The Wrap is reporting that genius Chinese/Taiwanese-born director Ang Lee's spectacular new 3D film, The Life of Pi, based on Yann Martel's 2001 fantasy novel, is the sensation of the CinemaCon convention, casting more predictable blockbusters, such as Peter Jackson's The Hobbit and Ridley Scott's Prometheus, into the shade.


Lee - whose films have ranged from the extraordinarily moving The Ice Storm, the equally powerful, Oscar-winning Brokeback Mountain, through the thrills and astonishing beauty of Crouching Tiger, Hidden Dragon to the more gentle but still controversial romantic comedy, The Wedding Banquet (Lee's American debut as a director) - has an almost unrivaled ability to take whatever material he is working with and find its deepest emotional roots.


Writing in The Wrap, Brent Lang commented that, "If Avatar was 3D's Birth of a Nation, then Ang Lee's Life of Pi may be its Citizen Kane."


Lang went on to say: "If all goes well, [Lee] just may have pushed the format forward in a sumptuous and exciting way, using the extra dimensionality to give movie making added emotional resonance, similar to the initial effect of Technicolor or sound."
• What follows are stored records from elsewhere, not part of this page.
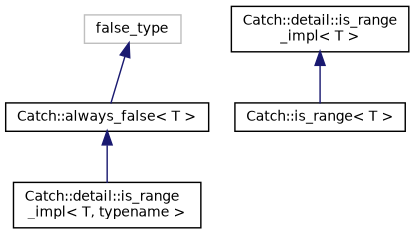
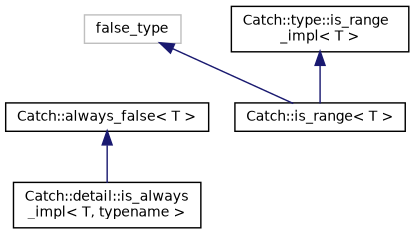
  digraph {
    rankdir=TB
    node [color=black fillcolor=white fontname=Helvetica fontsize=10 shape=record style=filled]
    edge [color=midnightblue dir=back fontname=Helvetica fontsize=10 labelfontname=Helvetica labelfontsize=10 style=solid]
    n1 [color=grey75 height=0.2 label=false_type width=0.4]
    n2 [height=0.2 label="Catch::always_false\< T \>" width=0.4]
-   n3 [height=0.2 label="Catch::detail::is_range\l_impl\< T, typename \>" width=0.4]
-   n4 [height=0.2 label="Catch::detail::is_range\l_impl\< T \>" width=0.4]
+   n3 [height=0.2 label="Catch::detail::is_always\l_impl\< T, typename \>" width=0.4]
+   n4 [height=0.2 label="Catch::type::is_range\l_impl\< T \>" width=0.4]
    n5 [height=0.2 label="Catch::is_range\< T \>" width=0.4]
-   n1 -> n2
+   n1 -> n5
    n2 -> n3
    n4 -> n5
  }
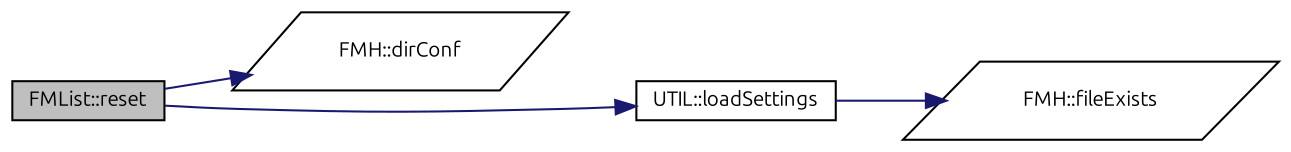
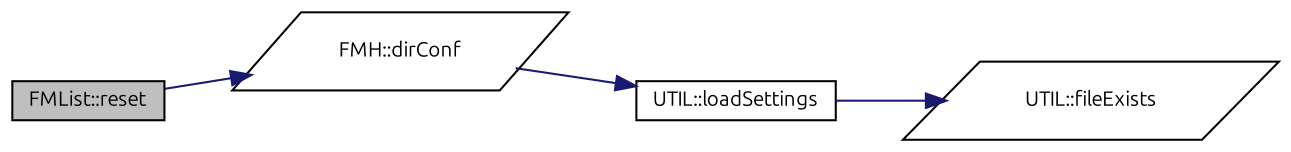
  digraph {
    fontname=Ubuntu
    rankdir=LR
    node [color=black fillcolor=white fontname=Ubuntu fontsize=10 shape=box style=filled]
    edge [color=midnightblue fontname=Ubuntu fontsize=10 labelfontname=Helvetica labelfontsize=10 style=solid]
    n1 [fillcolor=grey75 fontcolor=black height=0.2 label="FMList::reset" width=0.4]
    n2 [height=0.2 label="FMH::dirConf" shape=parallelogram width=0.4]
    n3 [height=0.2 label="UTIL::loadSettings" width=0.4]
-   n4 [height=0.2 label="FMH::fileExists" shape=parallelogram width=0.4]
+   n4 [height=0.2 label="UTIL::fileExists" shape=parallelogram width=0.4]
    n1 -> n2
-   n1 -> n3
+   n2 -> n3
    n3 -> n4
  }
Just reading Brent's article revived my somewhat flagging excitement about cinema - given the time it has been since I have seen something truly breathtaking, in terms of filmmaking. (Paul Thomas Anderson's There Will Be Blood was probably the last true thrill I had, although Terrence Malick's The Tree of Life, last year, might just be up there, too).


Anthony Breznican of Entertainment Weekly tweeted, "Ok, so Ang Lee's Life of Pi will be getting a best picture Oscar nomination. The footage screened at #CinemaCon could claim one for short!"


Even the single still from the movie, above, fills me with hope, capturing a mix of mythic grandeur, Bollywood, and the more subtle emotional power that I am confident Lee will bring to the film. 


Audiences who saw the footage screened at CinemaCon said that the visual poetry of the powerful storm that takes the lives of the protagonist's family, the schools of flying fish and his battles with a Bengal tiger, are nothing compared to a single shot of him weeping over his loss. Lee auditioned 3,000 actors to find Suraj Sharma to play the young protagonist.


I feel grateful to Brent Lang for awakening me to a movie truly to look forward to - and I can't wait to see Ang Lee's The Life of Pi for myself.